A 2.5D model is probably less data?
The value provided was, IMO, quite minimal. It was not easier to use or better in any user-facing discernible way, the 3D stuff just felt like a gimmick. 3D photos taken by the phone and viewed on its screen did not feel more lifelike. The color depth and image quality was poor even by the standards of other phones of its era.
While it was very cool and felt very futuristic, it did not feel worth the cost.
I’m curious how big of a step forward this is from the previous state of the art, and at what computational cost.
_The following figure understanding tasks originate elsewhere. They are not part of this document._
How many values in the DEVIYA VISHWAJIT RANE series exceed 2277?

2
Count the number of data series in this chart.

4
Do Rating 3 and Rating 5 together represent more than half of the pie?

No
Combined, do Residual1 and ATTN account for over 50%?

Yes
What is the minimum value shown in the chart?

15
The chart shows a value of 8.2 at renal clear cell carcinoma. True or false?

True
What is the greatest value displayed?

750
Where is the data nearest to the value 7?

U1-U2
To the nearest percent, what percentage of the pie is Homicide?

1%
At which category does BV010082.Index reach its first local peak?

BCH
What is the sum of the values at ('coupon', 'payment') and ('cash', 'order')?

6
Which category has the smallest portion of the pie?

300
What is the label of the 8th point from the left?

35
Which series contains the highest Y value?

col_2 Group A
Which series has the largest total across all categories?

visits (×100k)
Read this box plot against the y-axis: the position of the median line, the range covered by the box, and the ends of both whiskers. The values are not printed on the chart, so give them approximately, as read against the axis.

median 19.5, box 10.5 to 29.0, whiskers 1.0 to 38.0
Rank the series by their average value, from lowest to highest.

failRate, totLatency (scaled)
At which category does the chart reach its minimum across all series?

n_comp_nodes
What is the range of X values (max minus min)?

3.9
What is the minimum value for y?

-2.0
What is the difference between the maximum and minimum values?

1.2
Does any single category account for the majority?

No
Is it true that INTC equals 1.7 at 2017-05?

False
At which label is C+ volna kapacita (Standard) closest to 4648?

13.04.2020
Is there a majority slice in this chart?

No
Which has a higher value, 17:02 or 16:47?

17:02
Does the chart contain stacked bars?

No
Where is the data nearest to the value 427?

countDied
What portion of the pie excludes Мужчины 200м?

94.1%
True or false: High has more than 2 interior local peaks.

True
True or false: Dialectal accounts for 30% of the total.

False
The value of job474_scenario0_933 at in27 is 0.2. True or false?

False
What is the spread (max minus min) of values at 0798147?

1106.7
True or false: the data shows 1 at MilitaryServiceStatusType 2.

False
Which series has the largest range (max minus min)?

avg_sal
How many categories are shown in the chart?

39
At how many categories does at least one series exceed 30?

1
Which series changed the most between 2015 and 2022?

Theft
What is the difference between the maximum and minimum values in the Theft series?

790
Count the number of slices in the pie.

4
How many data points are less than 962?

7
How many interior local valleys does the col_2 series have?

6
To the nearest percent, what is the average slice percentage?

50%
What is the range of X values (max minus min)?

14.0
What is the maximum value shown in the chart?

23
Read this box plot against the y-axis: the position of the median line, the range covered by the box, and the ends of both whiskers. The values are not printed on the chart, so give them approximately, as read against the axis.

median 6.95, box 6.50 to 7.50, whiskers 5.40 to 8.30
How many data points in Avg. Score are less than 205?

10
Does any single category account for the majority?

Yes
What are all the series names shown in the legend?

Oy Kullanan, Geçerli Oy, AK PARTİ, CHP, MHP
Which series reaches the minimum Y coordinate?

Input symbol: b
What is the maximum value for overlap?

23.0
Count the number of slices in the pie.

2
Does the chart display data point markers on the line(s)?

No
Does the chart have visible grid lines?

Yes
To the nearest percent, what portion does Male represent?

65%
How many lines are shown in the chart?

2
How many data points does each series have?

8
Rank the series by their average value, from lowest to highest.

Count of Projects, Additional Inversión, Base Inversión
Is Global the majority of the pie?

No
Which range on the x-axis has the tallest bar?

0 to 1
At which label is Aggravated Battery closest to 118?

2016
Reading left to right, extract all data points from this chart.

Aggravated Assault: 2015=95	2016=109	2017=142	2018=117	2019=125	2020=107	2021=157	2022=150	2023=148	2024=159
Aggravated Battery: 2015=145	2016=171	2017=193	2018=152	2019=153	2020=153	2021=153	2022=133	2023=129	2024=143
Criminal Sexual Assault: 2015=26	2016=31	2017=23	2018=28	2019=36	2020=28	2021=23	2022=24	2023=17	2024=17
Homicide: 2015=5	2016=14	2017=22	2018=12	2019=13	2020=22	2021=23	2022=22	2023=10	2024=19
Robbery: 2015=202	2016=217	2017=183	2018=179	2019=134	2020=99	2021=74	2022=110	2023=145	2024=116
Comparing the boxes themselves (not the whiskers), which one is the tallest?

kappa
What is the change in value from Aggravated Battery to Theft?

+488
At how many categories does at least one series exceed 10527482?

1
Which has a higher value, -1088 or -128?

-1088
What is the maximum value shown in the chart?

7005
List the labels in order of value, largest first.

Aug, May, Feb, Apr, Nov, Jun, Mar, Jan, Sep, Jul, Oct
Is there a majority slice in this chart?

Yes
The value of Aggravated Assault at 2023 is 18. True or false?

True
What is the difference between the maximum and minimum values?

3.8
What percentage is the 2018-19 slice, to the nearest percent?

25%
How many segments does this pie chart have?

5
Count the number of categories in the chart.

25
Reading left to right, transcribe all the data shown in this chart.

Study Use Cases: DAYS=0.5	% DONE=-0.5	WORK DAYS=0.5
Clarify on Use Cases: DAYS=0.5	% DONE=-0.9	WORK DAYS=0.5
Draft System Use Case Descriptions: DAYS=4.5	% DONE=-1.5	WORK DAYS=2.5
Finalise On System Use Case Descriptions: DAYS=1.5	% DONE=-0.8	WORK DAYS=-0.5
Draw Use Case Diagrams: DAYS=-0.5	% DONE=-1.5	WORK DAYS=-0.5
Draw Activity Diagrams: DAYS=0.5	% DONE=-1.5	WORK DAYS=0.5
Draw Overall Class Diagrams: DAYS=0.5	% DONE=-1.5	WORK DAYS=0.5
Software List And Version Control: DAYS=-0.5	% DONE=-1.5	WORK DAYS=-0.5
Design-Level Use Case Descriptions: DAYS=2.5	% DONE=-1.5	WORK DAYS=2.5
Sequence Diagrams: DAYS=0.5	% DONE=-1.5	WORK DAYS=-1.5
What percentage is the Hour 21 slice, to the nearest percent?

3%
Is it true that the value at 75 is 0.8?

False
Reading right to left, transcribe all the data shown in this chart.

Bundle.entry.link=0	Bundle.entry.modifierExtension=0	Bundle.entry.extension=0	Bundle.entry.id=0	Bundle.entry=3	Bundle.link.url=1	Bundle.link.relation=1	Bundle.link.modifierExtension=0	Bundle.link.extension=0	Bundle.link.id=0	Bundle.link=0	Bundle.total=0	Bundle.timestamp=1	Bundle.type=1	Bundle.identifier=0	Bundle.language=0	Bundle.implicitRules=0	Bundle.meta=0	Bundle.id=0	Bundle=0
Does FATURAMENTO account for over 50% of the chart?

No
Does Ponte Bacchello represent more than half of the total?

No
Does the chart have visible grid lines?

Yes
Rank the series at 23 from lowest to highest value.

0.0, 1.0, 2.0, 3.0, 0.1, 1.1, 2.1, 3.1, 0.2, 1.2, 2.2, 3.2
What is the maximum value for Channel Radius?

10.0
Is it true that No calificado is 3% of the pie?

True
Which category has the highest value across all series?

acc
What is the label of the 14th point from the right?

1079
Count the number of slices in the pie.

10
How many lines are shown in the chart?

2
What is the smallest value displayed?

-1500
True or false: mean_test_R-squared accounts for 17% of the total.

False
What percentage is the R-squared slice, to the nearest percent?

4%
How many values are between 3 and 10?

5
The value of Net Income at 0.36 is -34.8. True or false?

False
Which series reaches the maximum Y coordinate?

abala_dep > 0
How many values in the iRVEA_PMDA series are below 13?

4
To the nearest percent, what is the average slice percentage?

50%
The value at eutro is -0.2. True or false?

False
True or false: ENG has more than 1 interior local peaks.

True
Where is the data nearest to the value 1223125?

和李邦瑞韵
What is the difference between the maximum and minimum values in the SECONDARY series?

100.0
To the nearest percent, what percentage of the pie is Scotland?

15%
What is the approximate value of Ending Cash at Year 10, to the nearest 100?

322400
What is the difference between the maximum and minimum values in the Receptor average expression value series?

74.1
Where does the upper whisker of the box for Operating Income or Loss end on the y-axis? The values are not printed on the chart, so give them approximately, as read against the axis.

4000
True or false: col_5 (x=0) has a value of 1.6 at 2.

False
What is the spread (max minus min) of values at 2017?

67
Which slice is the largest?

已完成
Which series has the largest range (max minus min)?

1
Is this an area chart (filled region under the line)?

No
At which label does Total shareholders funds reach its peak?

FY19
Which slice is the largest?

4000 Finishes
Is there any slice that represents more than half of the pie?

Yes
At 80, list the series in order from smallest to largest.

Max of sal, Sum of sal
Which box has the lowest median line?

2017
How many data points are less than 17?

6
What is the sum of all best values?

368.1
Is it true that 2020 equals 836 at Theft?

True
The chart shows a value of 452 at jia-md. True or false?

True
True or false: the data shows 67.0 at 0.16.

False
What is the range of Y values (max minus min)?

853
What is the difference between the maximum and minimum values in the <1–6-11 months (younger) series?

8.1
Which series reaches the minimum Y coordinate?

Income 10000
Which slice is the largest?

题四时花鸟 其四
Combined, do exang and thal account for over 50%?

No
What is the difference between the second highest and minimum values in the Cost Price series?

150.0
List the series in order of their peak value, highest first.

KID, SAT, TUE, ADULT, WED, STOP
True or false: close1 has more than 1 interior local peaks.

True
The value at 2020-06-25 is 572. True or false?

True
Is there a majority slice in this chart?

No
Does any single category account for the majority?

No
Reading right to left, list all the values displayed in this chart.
Also curious if the technique scales well with multiple cameras with overlapping fields of view. That is to say, I assume accuracy can be increase through sensor fusion in the basic sense of averaging errors, but actually molding a cohesive 3D view of a 360° environment and understanding that an object at the end of one frame is the same object from a different perspective at the end of another camera frame.
Obviously this seems like it should be extremely useful for AutoPilot. Compared to the relative inaccuracy of the positional information of adjacent cars on the AutoPilot guidance display that we have today this seems like a big step forward.
I think it’s interesting how the RNN is identifying specific types of objects and then depth mapping them. I assume it can’t just depth map the whole image without that first classification step? I’m thinking like for the Smart Summon application where depth mapping everything around you is pretty crucial and obviously not entirely working at this point.
A few of the models I've shrunk down and posted: https://sketchfab.com/darkphibre
I've used the og Kinect, Kinect v2, and intel realsense d435 and it was much more accurate then all of those.
I hope the researchers are advocating for its ethical use.